As a spectator and participant, I’ve seen four fatal accidents occur directly in front of me. I’ve lived through 50 or more deaths in the sport since I became a fan as a young boy. Every “sport” is dangerous and that is a large portion of the thrill of participation. In most cases it only results in broken bones. In others, life-altering concussions or permanent disability. No sports fan should take the high and mighty approach that auto racing is stupid. I happen to think it makes more sense than chasing a ball across a field of grass.

As to the affect of this death on Indycar racing, I think it will be long-reaching. The sanctioning body rented this track and paid to put on this race. Normally, races are staged by track owners in concert with race promoters and they share the costs. Indycar needed a “destination” for their season finale in order to draw in eyeballs. Many fans attended the event free as part of a promotion that allowed ticket owners from other events to see the race.

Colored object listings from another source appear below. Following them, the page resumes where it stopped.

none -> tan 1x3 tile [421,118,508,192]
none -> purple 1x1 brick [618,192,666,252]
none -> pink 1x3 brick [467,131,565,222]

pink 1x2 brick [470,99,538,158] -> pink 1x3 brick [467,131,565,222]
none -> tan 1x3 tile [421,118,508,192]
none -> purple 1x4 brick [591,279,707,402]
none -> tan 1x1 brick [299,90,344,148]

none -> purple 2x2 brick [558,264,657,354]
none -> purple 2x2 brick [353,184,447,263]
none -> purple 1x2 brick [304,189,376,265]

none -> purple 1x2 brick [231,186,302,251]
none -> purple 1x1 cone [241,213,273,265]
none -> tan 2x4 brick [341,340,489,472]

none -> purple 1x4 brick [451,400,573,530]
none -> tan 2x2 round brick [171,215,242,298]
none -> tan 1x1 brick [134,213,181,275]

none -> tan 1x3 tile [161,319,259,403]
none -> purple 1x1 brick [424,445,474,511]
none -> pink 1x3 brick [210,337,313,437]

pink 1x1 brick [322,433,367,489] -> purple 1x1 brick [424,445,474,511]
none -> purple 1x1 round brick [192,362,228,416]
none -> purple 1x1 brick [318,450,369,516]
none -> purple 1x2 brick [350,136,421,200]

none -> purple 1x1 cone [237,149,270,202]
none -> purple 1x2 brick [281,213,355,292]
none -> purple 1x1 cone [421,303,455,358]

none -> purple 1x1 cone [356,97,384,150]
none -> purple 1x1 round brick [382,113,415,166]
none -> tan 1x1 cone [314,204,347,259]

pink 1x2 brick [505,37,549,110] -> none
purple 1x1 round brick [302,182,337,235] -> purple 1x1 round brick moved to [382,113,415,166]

This death obviously puts a damper on their depiction of a race as part of a party weekend. The cancellation of the race prevented the presentation of an extremely close points race coming down to the final lap as it had in several years previous, and in contrast to NASCAR championships. The NASCAR race was Saturday night, which meant that they Indycar could attract their viewers on Sunday afternoon. Given that there were less than fifteen minutes of racing, it’s doubtful that many viewers hung around the TV for the next two hours to await the fate of someone they’d never heard of. This will no doubt inspire the ire of people who want to shut down the sport for any number of reasons, or cause Indycar racing to be child-proofed as NASCAR has.

The safety precautions worked as they were supposed to. There was a series-dedicated medical team on-site within seconds. The walls absorbed the impact as they should. Fifteen drivers were involved in the crash and the only other major injuries were burns to the hands of one driver and unresolved dizziness in another.
Wheldon died because his car rode over the wheels of another and the top of the car was dragged across the catch fence. Ironically, Wheldon’s year was largely spent developing a new car for next year that includes barriers to prevent one car from over-flying another, as well as a taller cockpit that protects the driver if the car goes upside down.

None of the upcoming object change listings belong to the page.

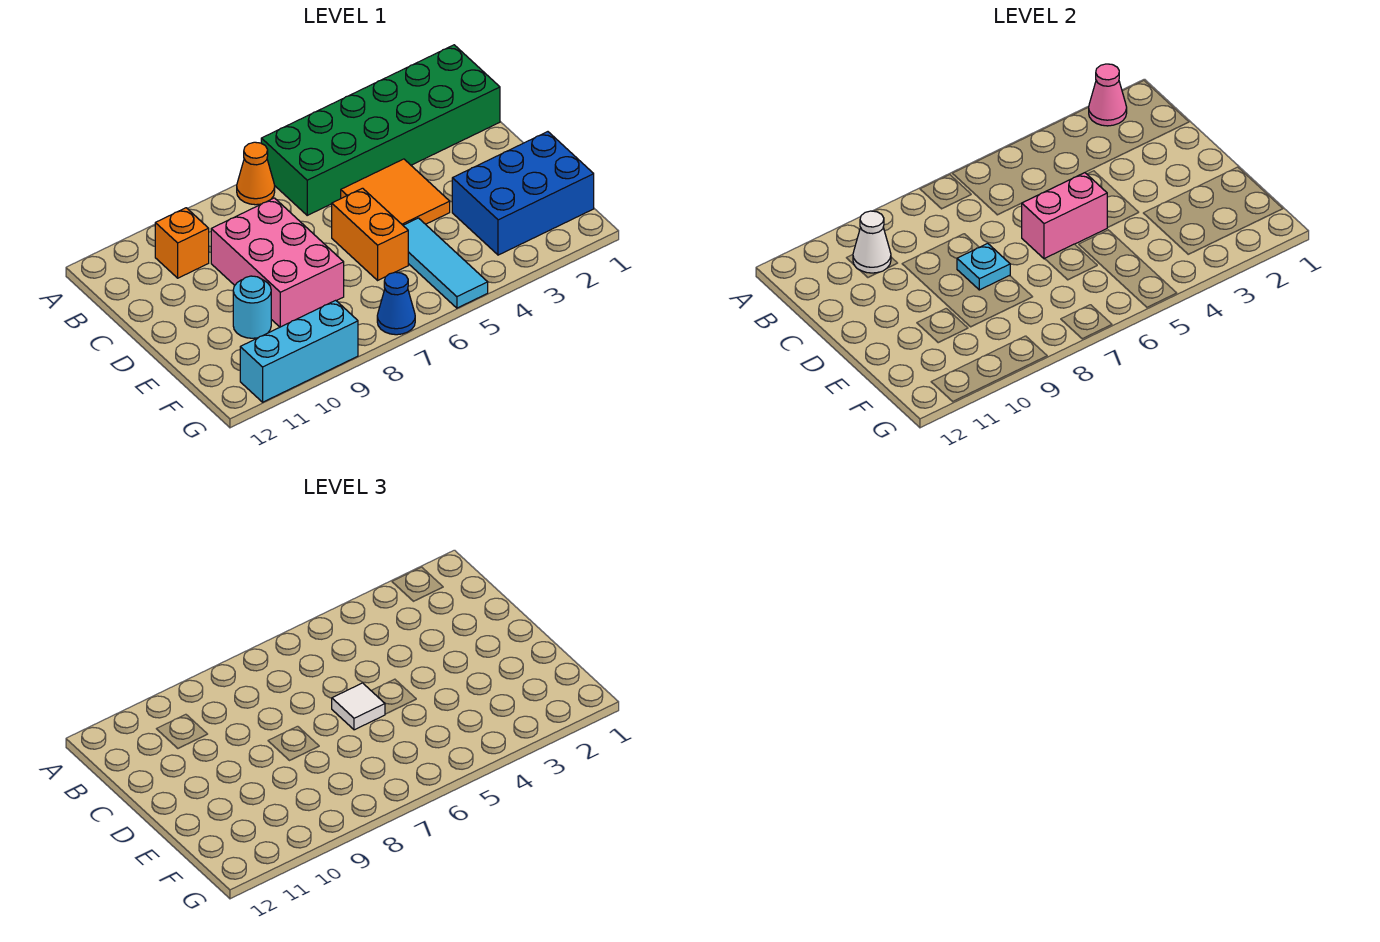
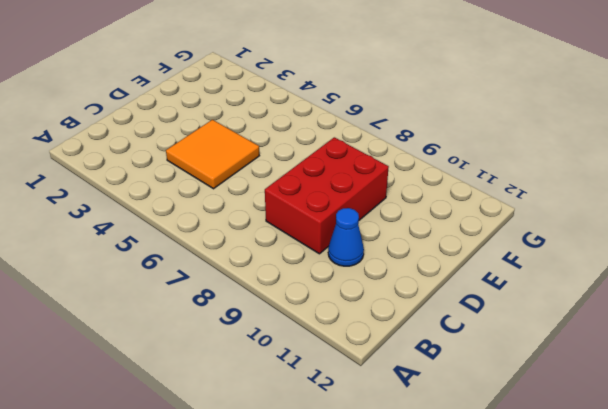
red 2x3 brick [265,137,389,254] -> pink 2x3 brick [211,198,344,327]
blue 1x1 cone [328,208,364,266] -> blue 1x1 cone moved to [377,272,415,335]
none -> green 2x6 brick [261,45,500,215]
none -> orange 1x1 cone [237,142,275,205]
none -> orange 1x1 brick [155,208,209,278]

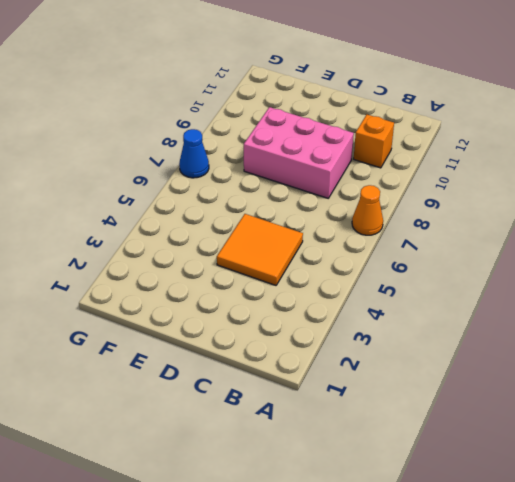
none -> green 2x6 brick [261,45,500,215]
none -> orange 1x2 brick [332,188,408,280]
none -> blue 2x3 brick [452,132,594,255]

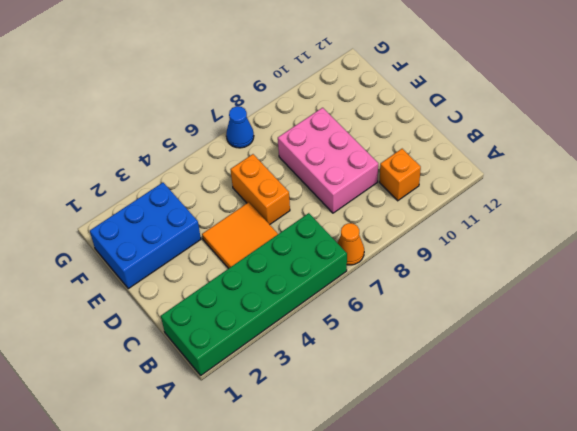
none -> cyan 1x3 tile [403,218,488,308]
none -> cyan 1x1 round brick [233,276,271,338]
none -> cyan 1x3 brick [240,300,358,402]

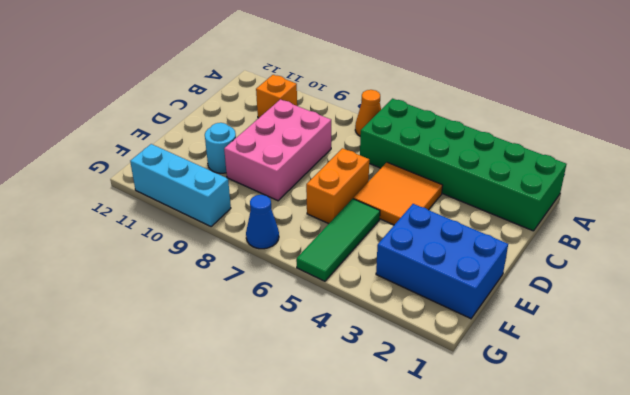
green 1x3 tile [296,199,380,281] -> cyan 1x3 tile [403,218,488,308]
none -> pink 1x1 cone [1089,64,1127,126]
none -> white 1x1 cone [853,211,891,273]
none -> pink 1x2 brick [1022,173,1108,259]

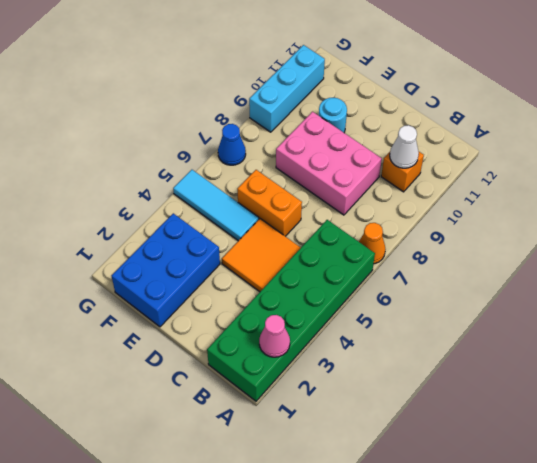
none -> pink 1x2 brick [1022,173,1108,259]
none -> cyan 1x1 plate [957,243,1010,290]
none -> white 1x1 tile [332,683,385,730]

Saddest part of all: Wheldon was slated to replace Danica on the AGR team. Where he would have given the Target and Penske teams a serious run for their money.

You are being silly. It is not the highest pinnacle. The best open wheel drivers gravitate to F1. You have champions in the US coming across to F1 and yet they rarely make an impact.
Michael Andretti and Jaun Pablo Montoya were average but Jacques Villeneuve was an exception and did well for a while. The people who can’t make it in F1 (such as, sorry to say, Wheldon and Franchitti) do go onto other series and do very well. The reason someone like Schumacher didn’t make the move is because he knew he was already at the top, anything else would be a step down for him the top drivers in F1 rarely move across though when Nigel Mansell did so in 1993 he won.
The best “drivers” (whatever that means) are probably in the WRC. That is the format that the ROC favours and sure enough when you look at the winners we see rally drivers all over the place, then a load of F1 drivers. I’m not sure what point you are trying to make here.

Is Indy racing dangerous? yes. Are the drivers brave? yes. That doesn’t necessarily translate into the drivers taking part being the best.

Too late to edit but I need to apologise for the hijack above. This thread is not the time or place for it when a man has died.

Sorry.

I agree that this is not the time. I disagree with your arguments but either is far above normal human accomplishment, and it’s as pointless as arguing whether American or National League baseball rules are better. I was angry with DragonAshe’s comment’s and I apologize.

Perhaps we can approach the subject later on. There is a distinct lack of motor racing discussion here.